Palestinians have been collectively weakened by the complicity and cowardice of the PA and its reliance on the mediation of the US. The resistance movement has still not fully recovered. Only now are movements like Masar Badil beginning to organize how Palestinians could collectively resist Israel’s colonization and apartheid, mapping out an important corrective to the many defeatists who discuss Palestine today as though the existing status quo were the last word in the matter.
The need for a strong resistance movement that targets the PA and not just Israel is crucial for the liberation of Palestine. At the very least, activists must shame and pressure the PA for its sins as much or even more so than they are pressuring Israel for its crimes. Criticizing the PA and holding it accountable is not anti-Palestinian; it is patriotic and as much a tenet of the resistance movement as criticizing apartheid Israel is.
Palestinian resistance expresses itself in many forms, collective and individual. Although individual actions, such as the continuous and relentless exposure of Israel’s crimes on social media or the production of resistance art forms often goes unquantified, it is, nevertheless, very powerful and can be credited with debunking Israel’s “narrative.”
On Facebook, there exist no Groups or Pages I know of that are publicly critical of the PA or make popular demands of it. On the other hand, such Pages against Israel proliferate.
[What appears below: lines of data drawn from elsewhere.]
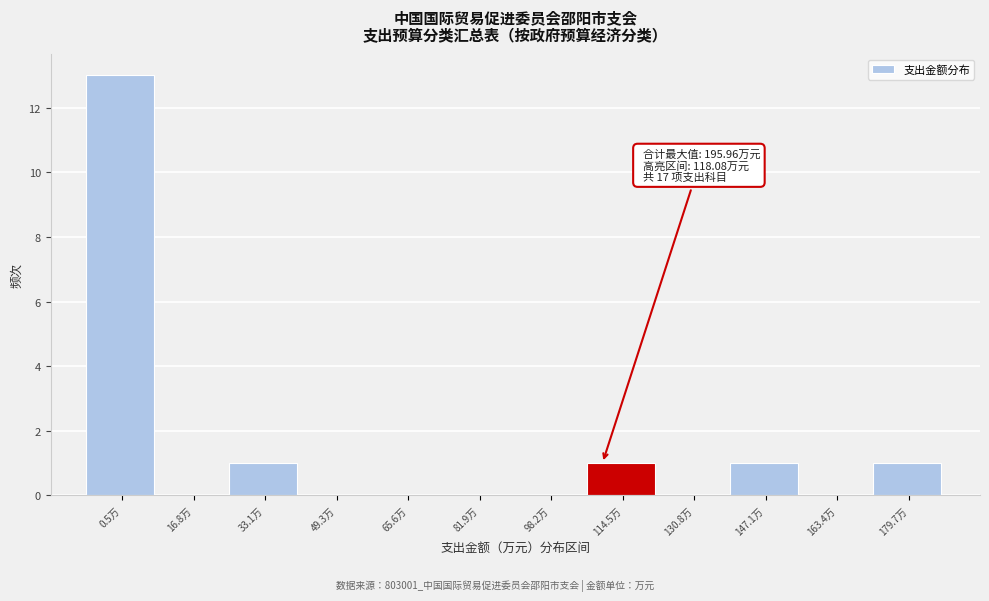

Reading right to left, transcribe all the data shown in this chart.

179.7万=1	163.4万=0	147.1万=1	130.8万=0	114.5万=1	98.2万=0	81.9万=0	65.6万=0	49.3万=0	33.1万=1	16.8万=0	0.5万=13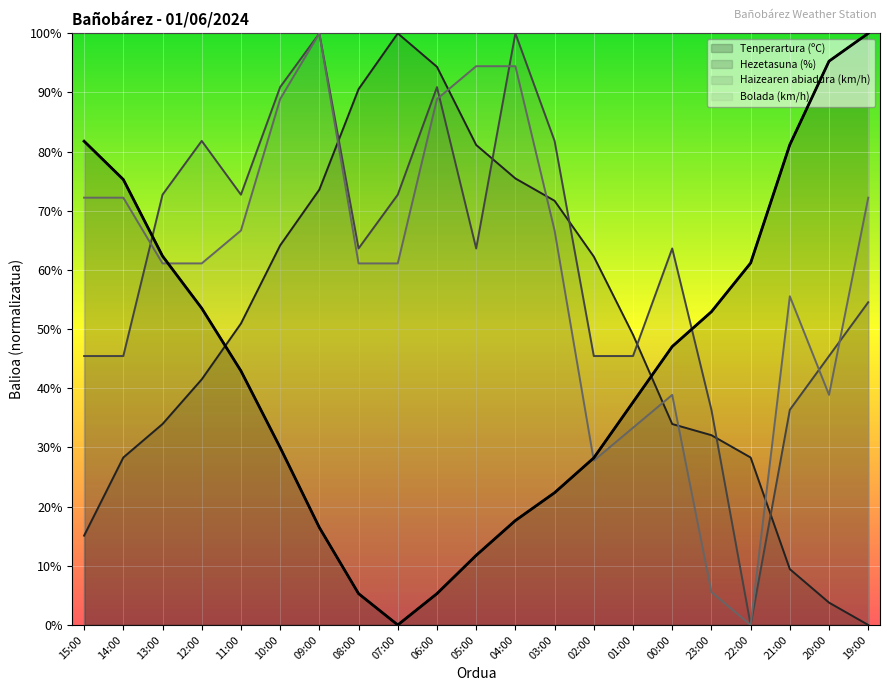

Reading left to right, list all the values displayed in this chart.

Tenperartura (ºC): 81.8	75.3	62.4	53.5	42.9	30.0	16.5	5.3	0.0	5.3	11.8	17.6	22.4	28.2	37.6	47.1	52.9	61.2	81.2	95.3	100.0
Hezetasuna (%): 15.1	28.3	34.0	41.5	50.9	64.2	73.6	90.6	100.0	94.3	81.1	75.5	71.7	62.3	49.1	34.0	32.1	28.3	9.4	3.8	0.0
Haizearen abiadura (km/h): 45.5	45.5	72.7	81.8	72.7	90.9	100.0	63.6	72.7	90.9	63.6	100.0	81.8	45.5	45.5	63.6	36.4	0.0	36.4	45.5	54.5
Bolada (km/h): 72.2	72.2	61.1	61.1	66.7	88.9	100.0	61.1	61.1	88.9	94.4	94.4	66.7	27.8	33.3	38.9	5.6	0.0	55.6	38.9	72.2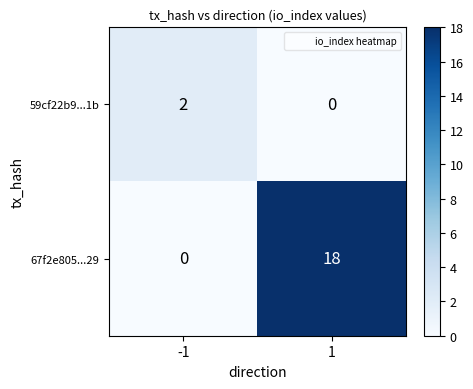

Is it true that 59cf22b9...1b equals 0 at 1?

True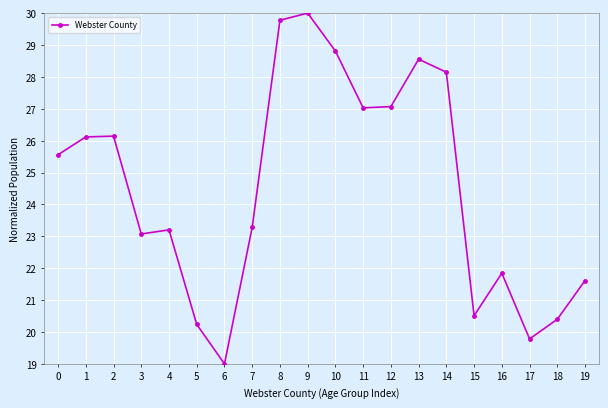

True or false: the data shows 21.8 at 16.

True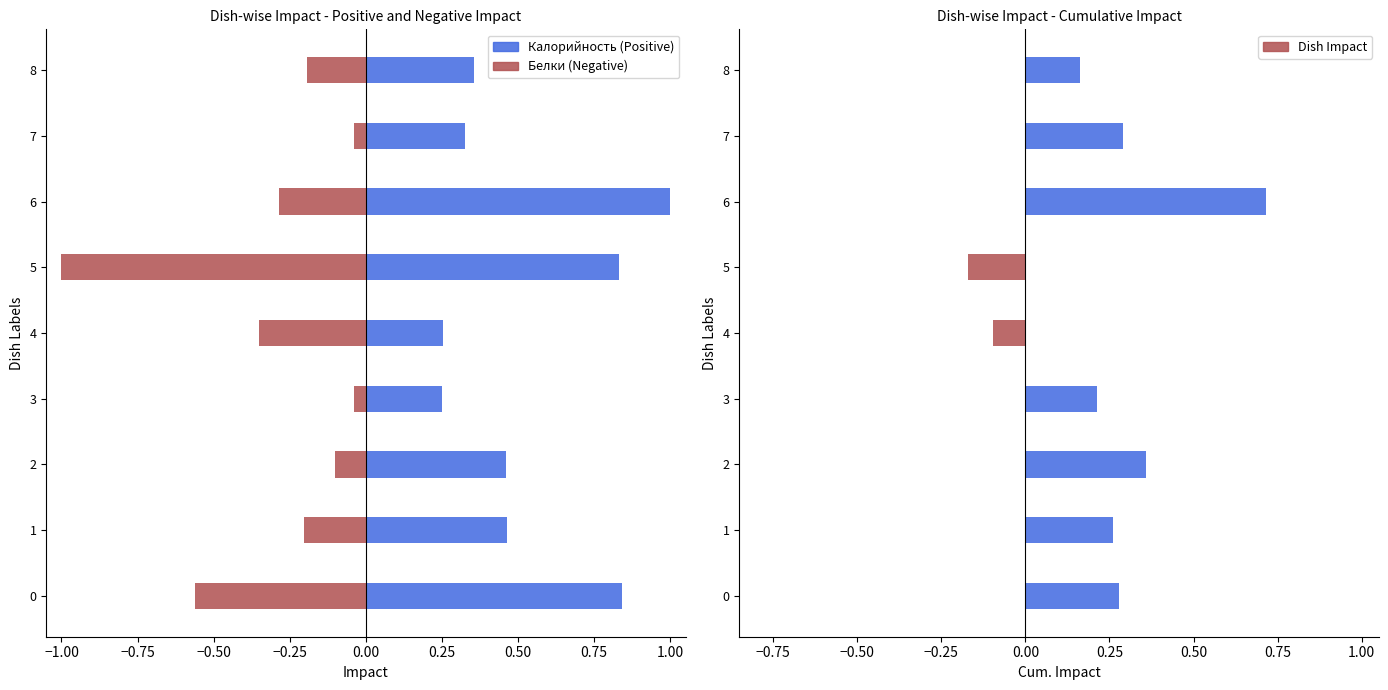

Count the Калорийность values in the range 0 to 1.

9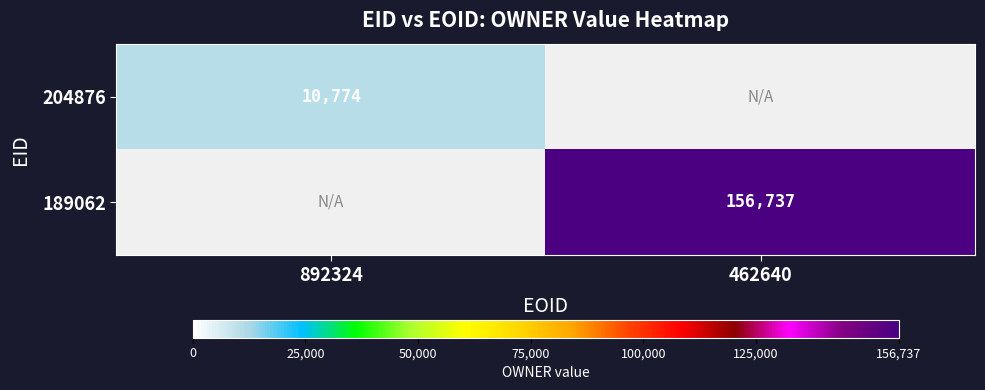

Is it true that 189062 equals 95005 at 462640?

False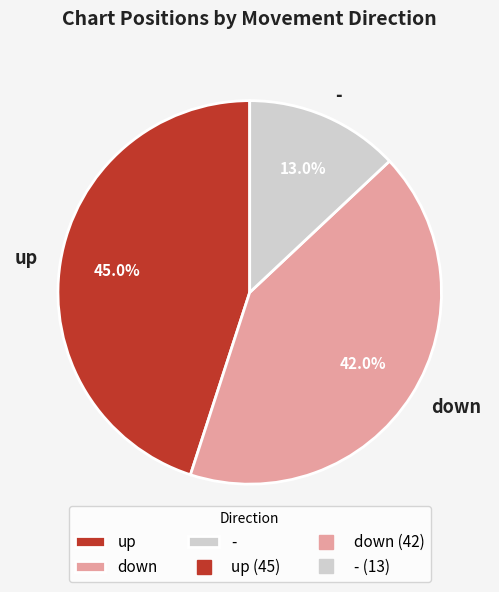

What is the total percentage of - and up?

58.0%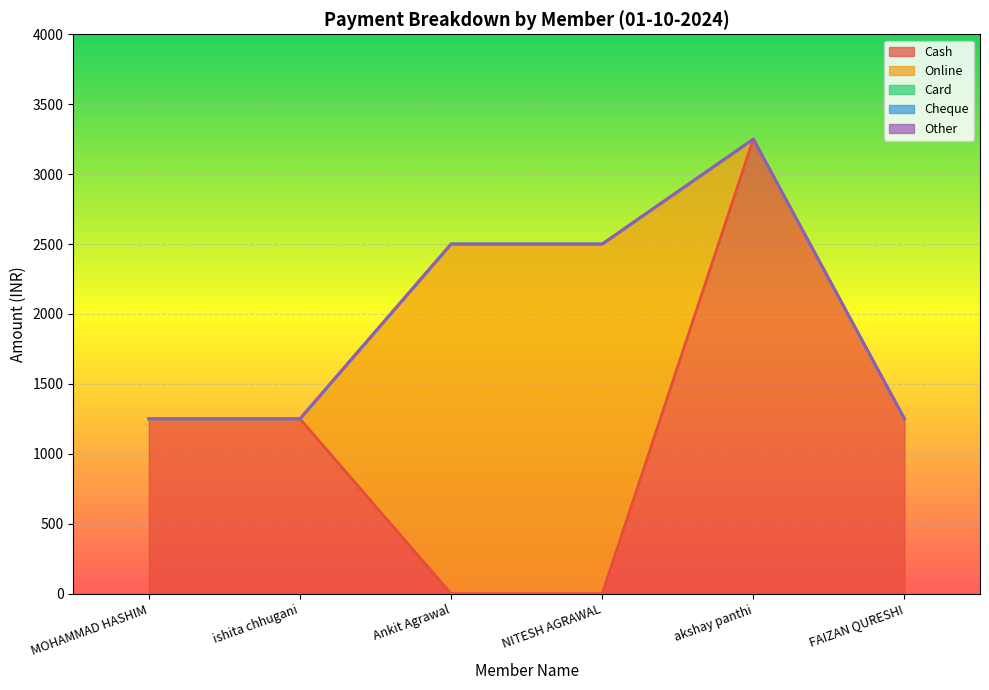

Reading left to right, list all the values displayed in this chart.

Cash: 1250	1250	0	0	3250	1250
Online: 0	0	2500	2500	0	0
Card: 0	0	0	0	0	0
Cheque: 0	0	0	0	0	0
Other: 0	0	0	0	0	0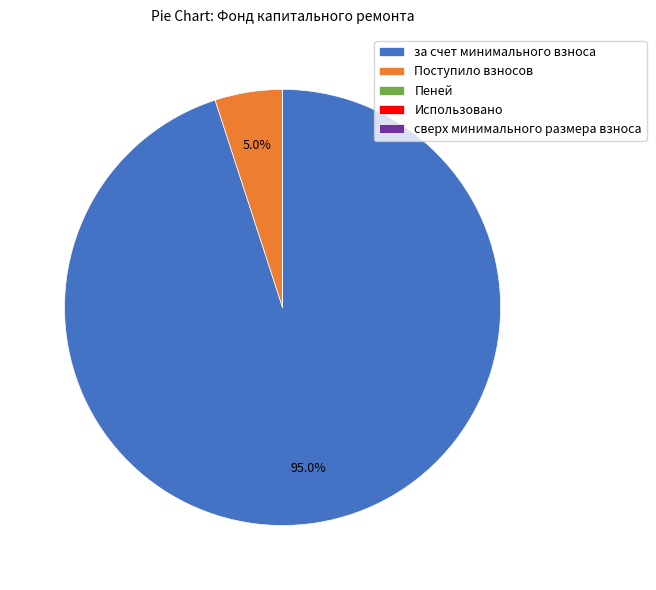

Which slice is the largest?

за счет минимального взноса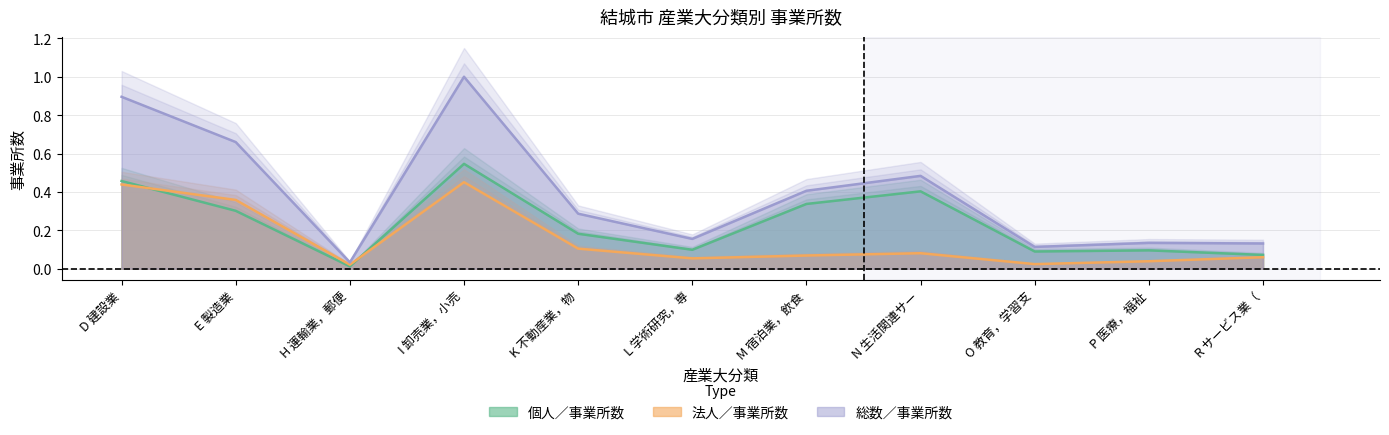

True or false: 総数／事業所数 and 個人／事業所数 cross at least once.

False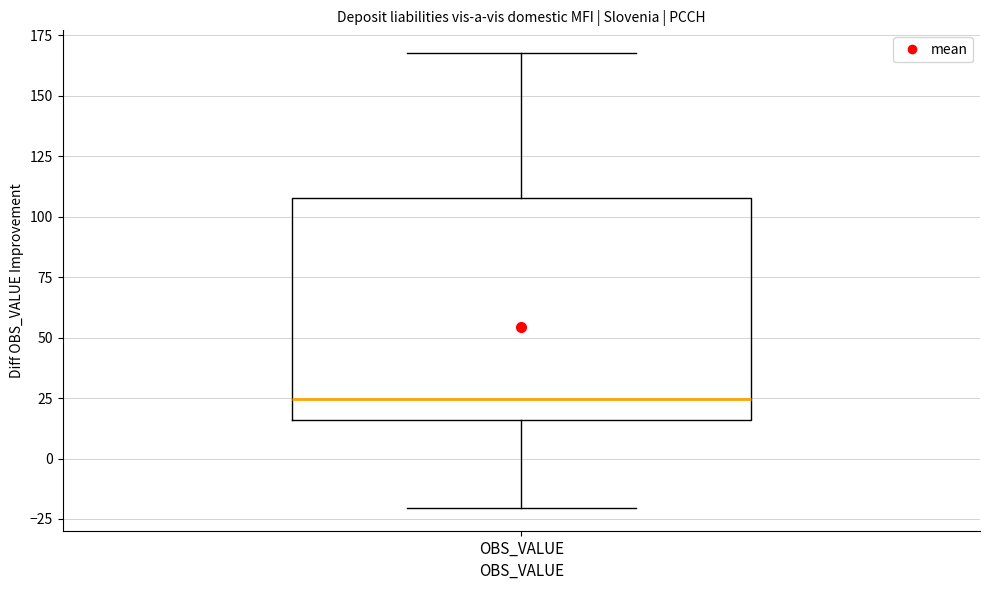

Read this box plot against the y-axis: the position of the median line, the range covered by the box, and the ends of both whiskers. The values are not printed on the chart, so give them approximately, as read against the axis.

median 25, box 15 to 110, whiskers -20 to 170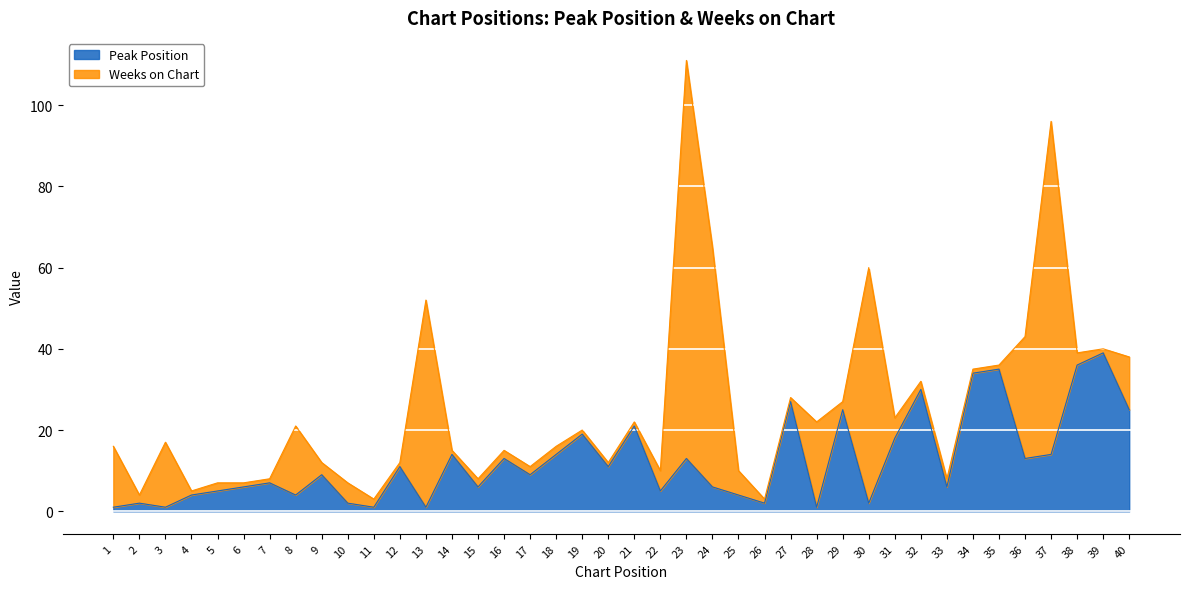

What is the smallest value displayed?

1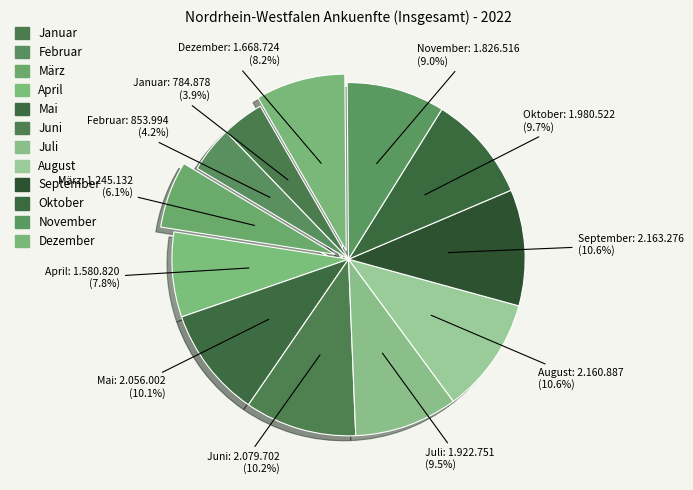

What percentage is the April slice, to the nearest percent?

8%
That is why I have started a Page called “Sins of the Palestinian Authority” — not to equate the crimes of the PA with the crimes of the settler-colonial Jewish Zionist entity, but rather to highlight the problematic nature of a structure called “Authority” that uses whatever such authority it is permitted to have in order to impede liberation and worsen Israel’s ongoing dispossession of the Palestinian people. About the Page:
This Group is committed to solidarity with the Palestinian resistance and with the liberation of the land and people of Palestine, to achieve victory from the river to the sea.
The Palestinian Authority today has the largest per-capita police force in the world. And yet, it uses this force to safeguard Israel’s security instead of safeguarding the Palestinian resistance to Israel’s apartheid and occupation. This group is meant to expose the failings of the Palestinian system of governance, which is built on the defunct “peace process,” as well as the Palestinian elite and the powers, Arab and Western, who continue to preach and implement the “road map” of “normalizing” this defunct system.
Palestinian resistance points to a hopeful future, whereas the PA continues to be nothing but bad news for Palestine’s liberation struggle and national aspirations.
Rima Najjar is a Palestinian whose father’s side of the family comes from the forcibly depopulated village of Lifta on the western outskirts of Jerusalem and whose mother’s side of the family is from Ijzim, south of Haifa. She is an activist, researcher and retired professor of English literature, Al-Quds University, occupied West Bank.